Given the levels of debt in the G7 countries it will be worth looking at what is pledged for various initiatives, and then looking again in a year’s time at what is delivered. It is not unknown for a country to pledge X and deliver Y, given that Japan had a net debt of 150 per cent of GDP in 2019, the UK 75 per cent, and Italy 122 per cent. Prime Ministers Suga, Johnson, and Draghi may find it easier to pledge than to pay.
Biden believes that the defining question of our time is: “Will the democratic alliances and institutions that shaped so much of the last century prove their capacity against modern-day threats and adversaries? I believe the answer is yes. And this week in Europe, we have the chance to prove it.” For all its many faults the US did create a liberal world order in the aftermath of the Second World War. It won the Cold War and oversaw a relatively peaceful era which in turn helped create a time of unprecedented global prosperity. Militarily and financially, it underwrote those decades.

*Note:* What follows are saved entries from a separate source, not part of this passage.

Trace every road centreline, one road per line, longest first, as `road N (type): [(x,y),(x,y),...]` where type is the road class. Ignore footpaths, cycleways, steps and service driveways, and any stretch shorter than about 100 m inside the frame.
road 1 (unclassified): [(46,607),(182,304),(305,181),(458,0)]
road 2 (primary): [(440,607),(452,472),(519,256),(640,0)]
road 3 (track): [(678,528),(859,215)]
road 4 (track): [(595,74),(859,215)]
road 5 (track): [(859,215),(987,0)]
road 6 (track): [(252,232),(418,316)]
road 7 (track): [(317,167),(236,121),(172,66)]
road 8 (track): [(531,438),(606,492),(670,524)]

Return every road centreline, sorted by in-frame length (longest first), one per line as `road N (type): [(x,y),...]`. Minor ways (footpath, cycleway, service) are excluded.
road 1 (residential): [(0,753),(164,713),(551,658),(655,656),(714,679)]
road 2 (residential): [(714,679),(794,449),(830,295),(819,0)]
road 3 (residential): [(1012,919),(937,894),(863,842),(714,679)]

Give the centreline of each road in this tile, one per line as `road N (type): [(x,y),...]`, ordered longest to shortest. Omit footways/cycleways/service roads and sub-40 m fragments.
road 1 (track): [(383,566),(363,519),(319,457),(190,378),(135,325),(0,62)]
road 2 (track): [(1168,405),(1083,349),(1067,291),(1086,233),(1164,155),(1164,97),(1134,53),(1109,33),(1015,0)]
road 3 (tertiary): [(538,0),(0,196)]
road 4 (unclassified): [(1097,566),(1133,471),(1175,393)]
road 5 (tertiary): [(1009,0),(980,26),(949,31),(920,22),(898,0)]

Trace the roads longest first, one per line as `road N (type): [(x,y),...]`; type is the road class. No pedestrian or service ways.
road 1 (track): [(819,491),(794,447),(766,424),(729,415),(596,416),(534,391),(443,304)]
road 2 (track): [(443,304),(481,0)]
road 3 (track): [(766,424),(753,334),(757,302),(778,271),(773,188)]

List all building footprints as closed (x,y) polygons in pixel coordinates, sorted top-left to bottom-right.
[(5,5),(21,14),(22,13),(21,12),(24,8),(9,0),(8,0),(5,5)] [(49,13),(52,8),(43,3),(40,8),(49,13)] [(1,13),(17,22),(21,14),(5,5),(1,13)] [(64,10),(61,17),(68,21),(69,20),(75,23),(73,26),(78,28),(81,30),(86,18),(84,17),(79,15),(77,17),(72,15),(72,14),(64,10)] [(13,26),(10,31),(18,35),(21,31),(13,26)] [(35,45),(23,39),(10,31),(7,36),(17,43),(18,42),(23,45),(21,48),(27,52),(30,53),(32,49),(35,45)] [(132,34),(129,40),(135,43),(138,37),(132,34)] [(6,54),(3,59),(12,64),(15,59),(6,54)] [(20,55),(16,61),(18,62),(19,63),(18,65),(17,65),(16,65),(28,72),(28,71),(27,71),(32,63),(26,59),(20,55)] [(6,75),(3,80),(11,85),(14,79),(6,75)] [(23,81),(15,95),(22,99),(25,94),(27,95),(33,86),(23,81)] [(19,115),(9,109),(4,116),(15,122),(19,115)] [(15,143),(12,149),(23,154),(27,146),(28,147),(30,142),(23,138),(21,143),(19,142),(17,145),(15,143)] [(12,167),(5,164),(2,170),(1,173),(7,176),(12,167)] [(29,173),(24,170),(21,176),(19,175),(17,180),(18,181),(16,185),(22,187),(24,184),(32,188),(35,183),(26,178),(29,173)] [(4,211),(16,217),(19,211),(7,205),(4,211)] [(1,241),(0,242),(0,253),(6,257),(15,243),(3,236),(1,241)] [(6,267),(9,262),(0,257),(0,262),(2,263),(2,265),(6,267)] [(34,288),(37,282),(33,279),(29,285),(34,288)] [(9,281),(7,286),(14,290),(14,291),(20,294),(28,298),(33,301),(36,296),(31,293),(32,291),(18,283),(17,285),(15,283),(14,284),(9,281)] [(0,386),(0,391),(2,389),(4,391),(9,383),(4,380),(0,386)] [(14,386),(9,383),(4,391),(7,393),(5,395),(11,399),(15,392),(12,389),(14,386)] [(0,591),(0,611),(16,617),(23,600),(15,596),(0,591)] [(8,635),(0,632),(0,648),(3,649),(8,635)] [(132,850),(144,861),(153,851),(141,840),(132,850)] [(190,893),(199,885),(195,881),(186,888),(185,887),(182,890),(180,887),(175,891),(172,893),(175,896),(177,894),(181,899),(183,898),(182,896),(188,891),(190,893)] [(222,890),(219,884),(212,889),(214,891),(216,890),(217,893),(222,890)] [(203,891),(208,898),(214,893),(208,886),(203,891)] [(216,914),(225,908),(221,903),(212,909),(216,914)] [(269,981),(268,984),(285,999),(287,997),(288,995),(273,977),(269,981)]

We are now in a multi-polar era, but probably heading back to another bi-polar world and a form of cold war, this time between the US and China. Biden is asking the old Cold War allies, and now others, to step up and join the Americans for the new struggle. The UK has made its choice, as has Australia and Japan. Others are reluctant to commit. Biden will argue that the alternative to “Pax Americana” will not be a detached “non-aligned” world of benign mutual interest trade deals and respect for international law, but regional chaos and spreading conflict. Around the world those not standing with the group of democracies will find themselves economically subservient to the policies of the one-party state dictatorship ruled from Beijing. Those close to the Middle Kingdom will be militarily dominated to the extent that they will become vassal states.
Biden may not get his way; he’ll make mistakes along the way. Yet when it comes to the big picture of the 21st century – he’s read the future and is acting. We will see the outlines of his thinking in the coming week. He’s a former chair of the Senate Committee on Foreign Relations, and a former Vice-President which explains White House press secretary Jen Psaki’s comment this week: “He’s been getting ready for 50 years.”